Introduction, P 2
2 You can speak from the spirit or from the ego, as you choose. If you speak from spirit you have chosen to “Be still and know that I am God.” These words are inspired because they reflect knowledge. If you speak from the ego you are disclaiming knowledge instead of affirming it, and are thus dis-spiriting yourself. Do not embark on useless journeys, because they are indeed in vain. The ego may desire them, but spirit cannot embark on them because it is forever unwilling to depart from its Foundation.
Yesterday I joined with others as I committed to allowing the Holy Spirit to reveal my innocence to me. I woke up with that commitment on my mind. I renewed it as I will all during the day. I renew it because there is still the temptation within my mind to take useless journeys. I saw this right away as I was dressing. I packed in a hurry and didn’t pay close attention to what I chose. I looked at the outfit chosen for today and wondered if the shirt and pants really looked good together. As I did so, I noticed that I felt slightly anxious about this.
Maybe on another day I would not have noticed the anxiety. I would have just shrugged my shoulders at the problem, because after all, what could I do about it? But today is different. Today I want to remove all blocks to seeing my innocence. I opened my mind to Holy Spirit, and I saw that concern about my fashion choices is really guilt. I am guilty for making, or possibly making, a bad decision about this outfit. I am guilty of not living up to the expectations of myself and others. I have failed as a fashion maven. ~smile~
Wow! And my day has just started! There is a twinge of fear in my mind as the ego objects to the whole project. “This is too much trouble,” it says. “This doesn’t even matter. “What will happen when I look at the “big” stuff,” it asks. The ego warns that I will wear myself out doing this.
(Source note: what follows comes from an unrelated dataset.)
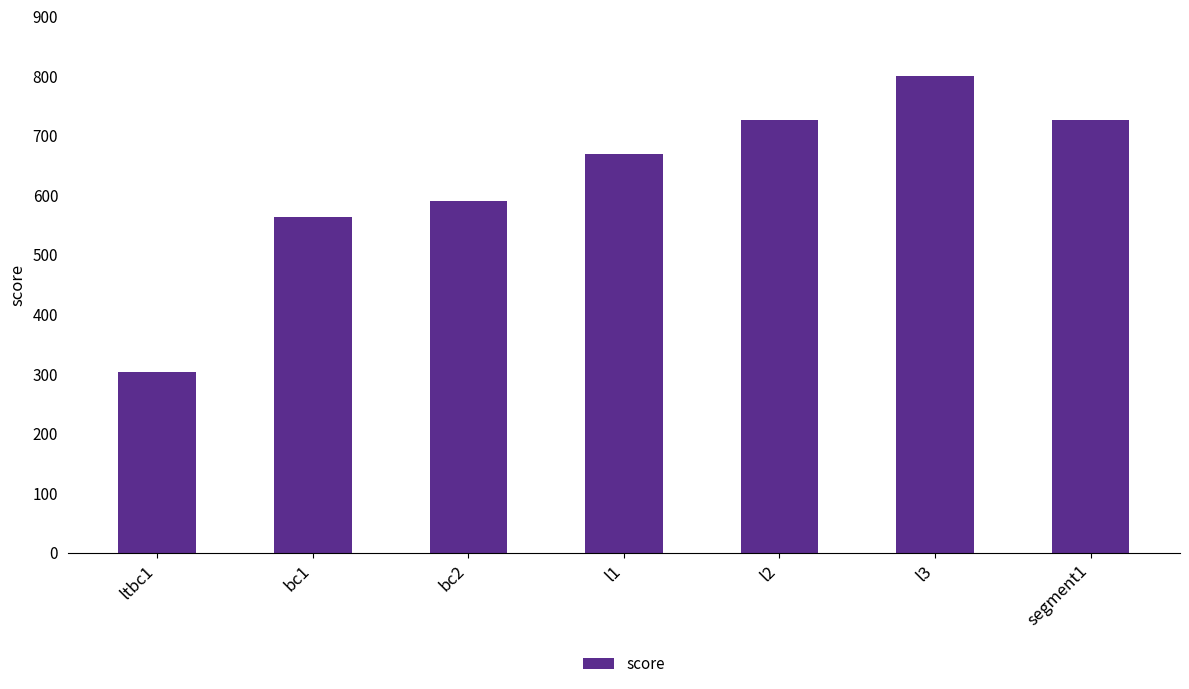

What is the label of the 4th bar from the left?

l1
It warns that I won’t feel innocent if I look at all this, and in fact, I will just feel guiltier than ever. My response is that I am happy to be graced with the clarity to see the blocks to my awareness of Love’s presence, and I am deeply grateful to know that the illusion of guilt is easily undone with the Holy Spirit’s help.
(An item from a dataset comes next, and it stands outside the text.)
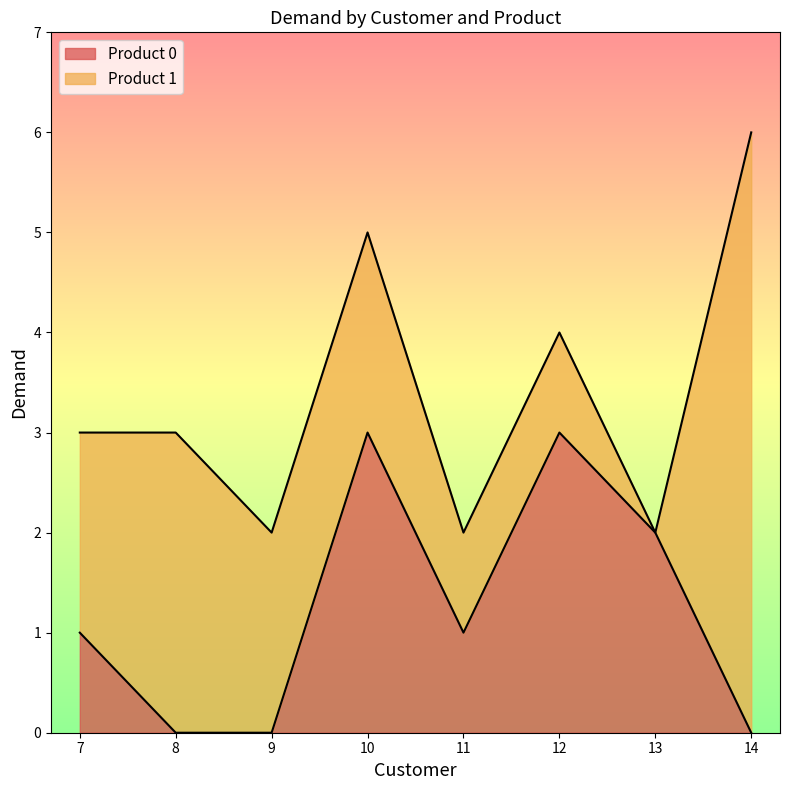

Reading left to right, transcribe the values for Product 0.

1	0	0	3	1	3	2	0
I see in my mind, two altars. One of the altars is a shabby affair that sits in the shadows. This is the ego’s altar. When I worship at this altar I come away with more doubt and uncertainty than I brought to it. If I bring my concerns about my clothing choices to this altar, I will receive its “gifts” of guilt, fear, unworthiness and anger. All day I will look through the filter of those beliefs and I will see attack everywhere I look. I will project my beliefs onto my innocent brothers and in my mind they will be transformed into enemies who are judging me. I could only look forward to an exhausting day of defense and attack.
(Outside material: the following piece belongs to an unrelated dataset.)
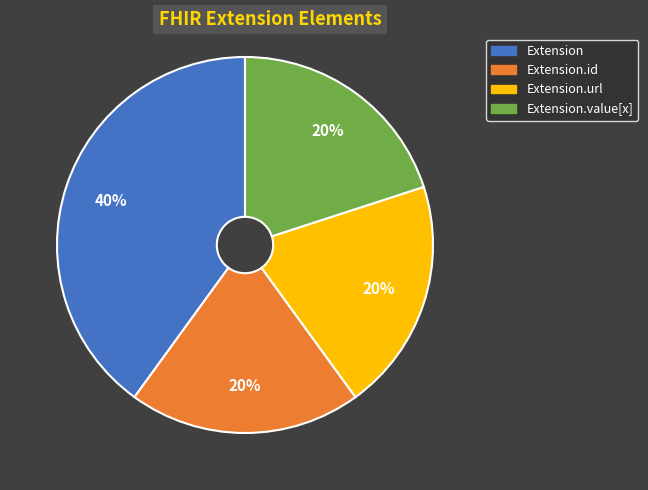

How many slices are in this pie chart?

4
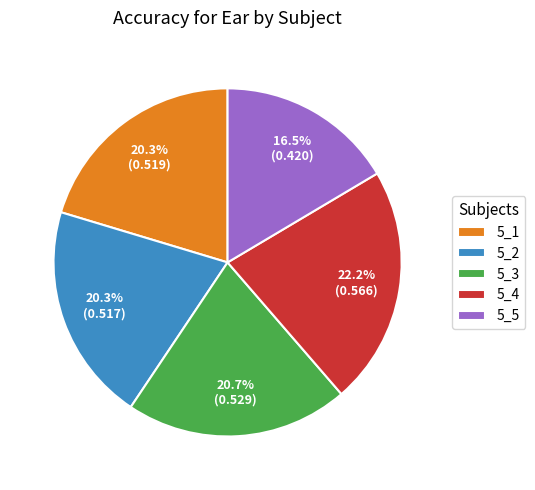

To the nearest percent, what is the difference between the 5_2 and 5_4 slice percentages?

2%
I have another altar though. This altar sits in the light and radiates love. It is a soft and steady light that never wavers. The ego tries to dissuade me from that altar. It warns that I am unworthy of the light and my guilt will be exposed if I approach it. But when I turn from the dark altar and instead place my fears and guilt in that brilliant light they vanish. My burden is relieved and I am left feeling light and happy. This is a gift I carry with me throughout the day and that will be shared with my brothers.
There may be many opportunities this day to choose the path I want to journey, to choose the altar at which I will worship. I pray for grace to see clearly the choice being offered me. I pray for strength to not weaken in my commitment. I pray for help if I am uncertain and clarity if I am confused. I will do my part as I choose to take no more useless journeys, and I am willing to do it with ease and with joy. To that objective, Jesus reminds me that I am responsible for what I see, but never guilty for it.